Yellowstone National Park to kill up to 900 bison this winter
The bison population in Yellowstone National Park will be significantly reduced this winter, as park officials have announced a plan to cull up to 900 animals that attempt to leave or drift away from the park.
The park’s famous bison population currently stands at roughly 4,900, meaning it could be reduced by about one-fifth.
According to Reuters, the cull announced Tuesday by Yellowstone's science and research branch would be the largest in seven years.
However, it would still leave the herd’s numbers significantly higher than what both state and federal wildlife officials have established as the target goal – a population of somewhere between 3,000 and 3,500.
“It will not get us close to the goal of 3,000, but it will stabilize the population and bring it down somewhat,” David Hallac, chief of the park’s science and research branch, told Reuters.
Although Yellowstone’s bison compose the only remaining herd of free-ranging buffalo in the United States, officials want to keep the population from growing too large, out of fear that drifting animals will spread a bacterial disease known as brucellosis to cattle that also graze in Montana’s fields.
The animals were once all over the western parts of the country before hunting drove them to near extinction.
The park’s plan was revealed just one day after animal rights activists filed an emergency legal petition demanding the Obama administration stop the practice of killing bison. Filed by the Buffalo Field Campaign and Friends of Animals, the petition urges the National Park Service and the US Forest Service to conduct a population study that would “correct” the deficiencies in the current bison management plan.
....
DIRECTIONS >>
A: Return the part of the Yellowstone bison article starting with "Although Yellowstone’s bison" and going on through "to near extinction.", copied word for word.
B: Take the Yellowstone bison article further, continuing from its final sentence.
The material that comes after this is separate and unrelated to the bison article.

Excerpts from a dataset >>
....
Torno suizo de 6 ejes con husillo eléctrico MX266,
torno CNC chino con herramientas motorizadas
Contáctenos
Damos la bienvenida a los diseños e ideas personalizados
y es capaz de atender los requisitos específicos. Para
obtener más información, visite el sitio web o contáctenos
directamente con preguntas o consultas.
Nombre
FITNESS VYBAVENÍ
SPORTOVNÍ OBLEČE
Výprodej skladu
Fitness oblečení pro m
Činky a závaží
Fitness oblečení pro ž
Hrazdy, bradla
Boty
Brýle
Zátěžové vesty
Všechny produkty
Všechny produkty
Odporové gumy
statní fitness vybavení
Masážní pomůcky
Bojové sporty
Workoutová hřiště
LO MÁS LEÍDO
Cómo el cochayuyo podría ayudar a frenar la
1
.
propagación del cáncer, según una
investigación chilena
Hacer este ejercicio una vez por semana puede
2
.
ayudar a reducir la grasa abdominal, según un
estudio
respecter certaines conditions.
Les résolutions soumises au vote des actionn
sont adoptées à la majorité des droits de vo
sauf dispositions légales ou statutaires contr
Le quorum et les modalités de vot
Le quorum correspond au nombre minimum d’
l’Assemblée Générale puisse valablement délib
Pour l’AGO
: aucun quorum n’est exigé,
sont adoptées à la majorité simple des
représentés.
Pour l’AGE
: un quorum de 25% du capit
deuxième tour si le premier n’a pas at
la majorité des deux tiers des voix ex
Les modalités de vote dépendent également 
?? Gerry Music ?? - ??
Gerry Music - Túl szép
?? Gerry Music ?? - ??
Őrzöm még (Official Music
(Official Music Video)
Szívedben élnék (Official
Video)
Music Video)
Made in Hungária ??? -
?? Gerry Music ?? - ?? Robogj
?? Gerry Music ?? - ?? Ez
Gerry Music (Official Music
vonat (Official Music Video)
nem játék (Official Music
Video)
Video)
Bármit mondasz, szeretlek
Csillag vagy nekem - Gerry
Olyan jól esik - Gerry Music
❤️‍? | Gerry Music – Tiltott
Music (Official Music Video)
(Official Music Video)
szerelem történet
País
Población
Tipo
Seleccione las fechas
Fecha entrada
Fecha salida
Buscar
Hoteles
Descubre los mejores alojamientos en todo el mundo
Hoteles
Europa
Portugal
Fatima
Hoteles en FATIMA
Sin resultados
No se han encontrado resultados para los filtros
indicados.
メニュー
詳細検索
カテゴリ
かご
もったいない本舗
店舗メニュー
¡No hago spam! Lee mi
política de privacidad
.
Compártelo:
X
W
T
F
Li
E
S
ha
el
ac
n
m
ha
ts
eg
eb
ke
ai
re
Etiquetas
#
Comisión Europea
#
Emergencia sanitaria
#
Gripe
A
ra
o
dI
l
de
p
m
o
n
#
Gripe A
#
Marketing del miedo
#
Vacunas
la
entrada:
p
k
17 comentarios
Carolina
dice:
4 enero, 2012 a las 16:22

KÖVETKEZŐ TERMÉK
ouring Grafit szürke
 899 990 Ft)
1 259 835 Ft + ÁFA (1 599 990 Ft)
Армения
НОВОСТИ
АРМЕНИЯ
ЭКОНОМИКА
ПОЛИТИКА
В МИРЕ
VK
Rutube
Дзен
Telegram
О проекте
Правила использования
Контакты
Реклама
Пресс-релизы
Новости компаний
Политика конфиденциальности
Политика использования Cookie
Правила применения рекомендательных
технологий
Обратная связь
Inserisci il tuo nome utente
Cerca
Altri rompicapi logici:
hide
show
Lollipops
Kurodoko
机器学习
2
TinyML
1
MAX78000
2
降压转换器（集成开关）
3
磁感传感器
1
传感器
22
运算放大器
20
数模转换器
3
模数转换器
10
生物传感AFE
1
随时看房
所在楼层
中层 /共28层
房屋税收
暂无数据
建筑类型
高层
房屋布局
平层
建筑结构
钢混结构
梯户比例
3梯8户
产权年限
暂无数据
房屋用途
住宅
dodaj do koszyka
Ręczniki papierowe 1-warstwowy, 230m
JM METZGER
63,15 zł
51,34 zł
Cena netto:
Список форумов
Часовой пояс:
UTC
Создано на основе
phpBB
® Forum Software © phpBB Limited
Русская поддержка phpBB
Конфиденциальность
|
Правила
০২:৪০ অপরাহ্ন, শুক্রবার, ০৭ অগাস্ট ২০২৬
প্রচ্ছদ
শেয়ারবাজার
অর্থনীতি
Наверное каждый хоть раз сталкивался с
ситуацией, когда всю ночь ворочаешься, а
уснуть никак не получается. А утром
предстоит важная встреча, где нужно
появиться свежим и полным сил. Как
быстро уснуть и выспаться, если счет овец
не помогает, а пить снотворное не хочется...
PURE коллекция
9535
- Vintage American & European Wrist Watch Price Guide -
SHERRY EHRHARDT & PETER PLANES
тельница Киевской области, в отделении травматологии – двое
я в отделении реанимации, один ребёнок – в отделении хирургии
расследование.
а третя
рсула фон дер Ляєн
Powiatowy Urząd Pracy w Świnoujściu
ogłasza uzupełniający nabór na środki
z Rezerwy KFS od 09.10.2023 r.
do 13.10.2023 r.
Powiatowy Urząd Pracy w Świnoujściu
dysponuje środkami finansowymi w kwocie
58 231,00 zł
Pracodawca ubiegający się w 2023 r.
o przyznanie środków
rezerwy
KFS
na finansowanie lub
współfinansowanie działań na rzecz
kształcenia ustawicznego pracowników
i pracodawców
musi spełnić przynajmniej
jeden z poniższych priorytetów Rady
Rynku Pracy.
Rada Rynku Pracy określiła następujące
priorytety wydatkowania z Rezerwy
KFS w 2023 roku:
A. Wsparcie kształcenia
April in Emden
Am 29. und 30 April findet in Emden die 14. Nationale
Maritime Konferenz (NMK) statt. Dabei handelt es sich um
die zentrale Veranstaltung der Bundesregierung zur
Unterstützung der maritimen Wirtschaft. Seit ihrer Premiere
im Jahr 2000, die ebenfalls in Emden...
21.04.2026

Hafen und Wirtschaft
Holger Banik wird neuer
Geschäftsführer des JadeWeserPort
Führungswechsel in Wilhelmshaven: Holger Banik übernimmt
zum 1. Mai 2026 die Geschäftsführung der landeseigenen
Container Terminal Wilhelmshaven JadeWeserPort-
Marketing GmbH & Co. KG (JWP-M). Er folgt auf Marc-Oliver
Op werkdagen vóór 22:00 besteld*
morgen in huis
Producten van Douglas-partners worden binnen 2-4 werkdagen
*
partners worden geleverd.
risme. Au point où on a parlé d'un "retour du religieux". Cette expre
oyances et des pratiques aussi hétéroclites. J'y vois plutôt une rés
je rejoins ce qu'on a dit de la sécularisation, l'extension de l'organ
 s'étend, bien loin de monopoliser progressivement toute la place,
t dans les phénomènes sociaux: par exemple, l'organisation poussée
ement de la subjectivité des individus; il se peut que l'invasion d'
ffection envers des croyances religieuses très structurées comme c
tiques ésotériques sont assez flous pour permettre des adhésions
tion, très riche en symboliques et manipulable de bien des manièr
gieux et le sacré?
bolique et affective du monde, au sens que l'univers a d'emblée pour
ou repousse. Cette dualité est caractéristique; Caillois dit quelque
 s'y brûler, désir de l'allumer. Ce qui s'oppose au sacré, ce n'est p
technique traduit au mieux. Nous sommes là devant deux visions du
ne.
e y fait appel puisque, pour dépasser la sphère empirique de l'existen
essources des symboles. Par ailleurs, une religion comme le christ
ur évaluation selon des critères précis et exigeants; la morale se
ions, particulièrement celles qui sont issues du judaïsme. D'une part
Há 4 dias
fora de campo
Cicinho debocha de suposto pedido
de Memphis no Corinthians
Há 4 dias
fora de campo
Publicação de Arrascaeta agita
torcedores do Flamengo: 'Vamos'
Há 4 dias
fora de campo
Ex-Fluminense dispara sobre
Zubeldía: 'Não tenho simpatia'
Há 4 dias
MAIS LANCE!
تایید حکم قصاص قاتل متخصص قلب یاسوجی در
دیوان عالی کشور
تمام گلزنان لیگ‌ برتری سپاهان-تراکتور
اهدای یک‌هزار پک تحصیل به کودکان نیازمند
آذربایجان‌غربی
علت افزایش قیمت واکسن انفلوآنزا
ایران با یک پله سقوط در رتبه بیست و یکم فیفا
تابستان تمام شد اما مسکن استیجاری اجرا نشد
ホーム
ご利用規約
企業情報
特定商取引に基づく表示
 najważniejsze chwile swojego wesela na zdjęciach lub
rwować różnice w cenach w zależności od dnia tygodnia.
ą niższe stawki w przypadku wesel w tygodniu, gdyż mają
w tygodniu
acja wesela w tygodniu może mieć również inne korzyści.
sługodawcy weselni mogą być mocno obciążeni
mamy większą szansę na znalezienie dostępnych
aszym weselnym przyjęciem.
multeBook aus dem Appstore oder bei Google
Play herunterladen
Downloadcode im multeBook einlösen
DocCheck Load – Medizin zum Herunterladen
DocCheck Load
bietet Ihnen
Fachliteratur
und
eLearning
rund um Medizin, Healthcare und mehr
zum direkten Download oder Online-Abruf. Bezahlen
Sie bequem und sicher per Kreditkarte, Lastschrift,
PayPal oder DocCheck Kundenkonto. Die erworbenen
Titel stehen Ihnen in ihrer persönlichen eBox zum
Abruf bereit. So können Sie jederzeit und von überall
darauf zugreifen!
....
RESPONSE LIST >>
A:
Although Yellowstone’s bison compose the only remaining herd of free-ranging buffalo in the United States, officials want to keep the population from growing too large, out of fear that drifting animals will spread a bacterial disease known as brucellosis to cattle that also graze in Montana’s fields.
The animals were once all over the western parts of the country before hunting drove them to near extinction.

B:
The group also claimed that bison are being killed simply for “crossing an arbitrary line,” and said that “there has never been a single case of wild bison transmitting brucellosis to livestock.”
“Slaughtering wild bison is the livestock industry’s way of eliminating competition and maintaining control of grazing lands surrounding Yellowstone National Park and across the west,” Daniel Brister of the Buffalo Field Campaign said in a statement.“Montana’s livestock industry continues to use brucellosis to frighten and mislead the public into supporting its discrimination against bison.”
About half of Yellowstone’s buffalo could have been exposed to brucellosis, Reuters reported.
The US Interior Department is considering a new plan that would potentially allow new, disease-free bison herds to repopulate much of the land they used to roam through. The plan is based on the idea that the government can move various herds to external sites, where they would be quarantined for years in an attempt to keep the disease from spreading.
If the disease can be successfully stomped out, the healthy buffalo would be taken to other parts of the west, where they could re-establish themselves.